En août, malade de la tuberculose, Albert Camus et sa femme, s’installent dans la « maison-forte » du Panelier, à quatre kilomètres du Chambon-sur-Lignon, en Auvergne. C’est là que les accueille la belle-mère de la tante de Francine, Sarah Oettly, qui tient une pension de famille. Le 2 octobre Francine retourne à Alger. Le débarquement du 8 novembre empêchera Camus de rejoindre sa femme qu’il ne reverra qu’en octobre 1944.

Le 16 oct 1942, édité par Gallimard, sort en librairie Le Mythe de Sisyphe. Tiré à 2 750 exemplaires.

1er juin 1943, Camus arrivera à Paris. Il s’installera à l’hôtel Aviatic, 105 rue de Vaugirard. 

 

Dans ce mouvement d'idées appelé '' l'existentialisme'', Lancelot avait remarqué un jeune auteur, Jean-Paul Sartre, qui réussissait à faire jouer ses pièces, dans ce contexte de collaboration ; mystères de la censure ! Il avait pu lire ''La Nausée'', un roman ''scandaleux'' qui mêle littérature et philosophie. C'est l'histoire d'Antoine Roquentin qui découvre la contingence de l'existence, et lui procure un sentiment de nausée. La contingence – au fondement de la réalité – est que la nature, le monde, peut être ''ceci ou cela'' ; il n'y a aucun sens particulier.

 

Sartre salue le roman de Camus ; et va même le commenter...

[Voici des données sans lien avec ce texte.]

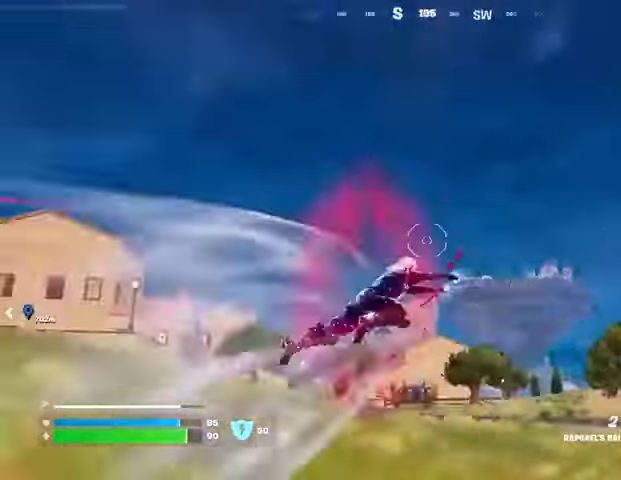
{"buttons": [], "left_stick": "up-right", "right_stick": "center", "events": [[67, "left_stick", "up-right"], [467, "right_stick", "center"]]}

« Qu’est-ce donc que l’absurde comme état de fait, comme donnée originelle ? Rien de moins que le rapport de l’homme au monde. L’absurdité première manifeste avant tout un divorce : le divorce entre les aspirations de l’homme vers l’unité et le dualisme insurmontable de l’esprit et de la nature, entre l’élan de l’homme vers l’éternel et le caractère fini de son existence, entre le « souci » qui est son essence même et la vanité de ses efforts. La mort, le pluralisme irréductible des vérités et des êtres, l’intelligibilité du réel, le hasard, voilà les pôles de l’absurde. »

(…) «  l’étranger, c’est l’homme en face du monde […]. L’étranger, c’est aussi l’homme parmi les hommes […] C’est enfin moi-même par rapport à moi-même, c’est-à-dire l’homme de la nature par rapport à l’esprit . » (J.P. Sartre, Explication de l’Étranger paru dans Les cahiers du Sud ) .

Mascolo, Duras et Antelme

Sartre est professeur de philosophie au lycée Condorcet en classe prépa. – sur le poste de Henri Dreyfus-Le Foyer, suspendu en même temps que cinq autres enseignants, en application du nouveau « Statut des Juifs » - entre 1941 et 1944. Sartre écrit aussi beaucoup, de préférence au café de Flore. En hiver, Beauvoir arrive très tôt le matin et s’installe à côté du poêle. Le premier roman de Beauvoir, L’Invitée, paraîtra en 1943.

Marguerite Duras, mariée avec Robert Antelme, est locataire du 3e étage sur la rue du 5 rue Saint-Benoit, à partir de 1942, son appartement va servir de lieu de réunion et de quartier général à un petit noyau de résistance. Deux étages en dessous de chez Duras habite Ramon Fernandez, collaborateur notoire qui reçoit entre autres Gerhard Heller et Drieu la Rochelle.